Louis Varland entered Friday with a 0.48 earned-run average in 18 games. Earlier in the week he was named the American League’s top reliever for March and April and has allowed just one earned run with 29 strikeouts in 18 2/3 innings.
Vladimir Guerrero Jr. is earning an average of nearly US$36-million per season and has just two home runs, same as Myles Straw, and one fewer than rookie catcher Brandon Valenzuela. Valenzuela has 50 at-bats; Guerrero has 135.
He is becoming more of a Luis Arraez type of hitter – high average but very little power – and for the team to have any chance of climbing high in the standings, that has to change.
Ernie Clement is being Ernie Clement, and Dylan Cease and Kevin Gausman have been excellent, but a raft of injuries has badly depleted the pitching staff and the daily lineup.
George Springer is hobbling around on a broken toe and has never really been healthy enough for long enough to look like himself.
Addison Barger – only 1-for-19 so far – will rejoin the club before Saturday’s engagement with the Angels.
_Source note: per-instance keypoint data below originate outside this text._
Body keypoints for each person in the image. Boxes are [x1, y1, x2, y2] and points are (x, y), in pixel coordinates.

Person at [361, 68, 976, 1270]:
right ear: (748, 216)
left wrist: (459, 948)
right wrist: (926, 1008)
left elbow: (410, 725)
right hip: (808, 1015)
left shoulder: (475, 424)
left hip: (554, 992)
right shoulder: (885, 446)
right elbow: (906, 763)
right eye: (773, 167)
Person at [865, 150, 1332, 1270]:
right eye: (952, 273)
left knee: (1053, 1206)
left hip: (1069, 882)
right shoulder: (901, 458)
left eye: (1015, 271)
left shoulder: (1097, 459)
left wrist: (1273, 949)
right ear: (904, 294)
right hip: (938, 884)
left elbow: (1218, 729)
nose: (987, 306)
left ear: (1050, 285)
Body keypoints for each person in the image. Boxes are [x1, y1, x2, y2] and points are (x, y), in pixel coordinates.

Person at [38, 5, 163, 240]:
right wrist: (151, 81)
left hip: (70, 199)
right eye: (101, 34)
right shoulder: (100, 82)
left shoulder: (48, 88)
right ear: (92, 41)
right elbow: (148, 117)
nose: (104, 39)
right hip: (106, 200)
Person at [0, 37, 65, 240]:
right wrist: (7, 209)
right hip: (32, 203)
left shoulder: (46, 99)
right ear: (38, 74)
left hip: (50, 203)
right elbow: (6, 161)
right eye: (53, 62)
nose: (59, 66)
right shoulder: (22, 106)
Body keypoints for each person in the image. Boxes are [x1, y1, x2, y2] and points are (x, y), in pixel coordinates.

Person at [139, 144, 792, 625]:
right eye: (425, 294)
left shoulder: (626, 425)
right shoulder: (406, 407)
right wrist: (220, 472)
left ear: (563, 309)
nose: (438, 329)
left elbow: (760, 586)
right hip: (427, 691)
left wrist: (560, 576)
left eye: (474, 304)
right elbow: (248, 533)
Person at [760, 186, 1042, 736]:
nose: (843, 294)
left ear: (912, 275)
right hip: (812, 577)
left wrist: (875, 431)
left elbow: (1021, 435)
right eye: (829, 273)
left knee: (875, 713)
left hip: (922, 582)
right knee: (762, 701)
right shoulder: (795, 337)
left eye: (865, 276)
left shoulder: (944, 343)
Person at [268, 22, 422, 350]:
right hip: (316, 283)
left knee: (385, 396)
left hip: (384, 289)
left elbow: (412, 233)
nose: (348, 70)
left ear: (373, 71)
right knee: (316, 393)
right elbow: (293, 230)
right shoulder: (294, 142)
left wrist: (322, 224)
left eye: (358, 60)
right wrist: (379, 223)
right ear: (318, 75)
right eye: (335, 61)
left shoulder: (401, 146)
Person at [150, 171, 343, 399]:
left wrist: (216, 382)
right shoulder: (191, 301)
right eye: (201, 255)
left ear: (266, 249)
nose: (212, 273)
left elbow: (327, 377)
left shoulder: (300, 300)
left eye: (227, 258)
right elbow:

Most recently he suffered injuries to both of his ankles at the same time. It is most likely that Davis Schneider, batting .132, will be shipped to Triple-A Buffalo to make room for him.
In 53 at-bats, Tyler Heineman is yet to have an extra-base hit.
And pitcher Trey Yesavage has been good so far – but that is measured over just two starts. He just recently returned to the club after a spectacular 2025 postseason.
So far it hasn’t hurt the Blue Jays at the gate. They are fourth in the major leagues in average attendance at 40,016 over 18 home games and first year over year with 12,282 more fans clicking through the turnstiles.
They are still so enamoured with the 2025 version of the club to notice that the club is barely plodding along right now.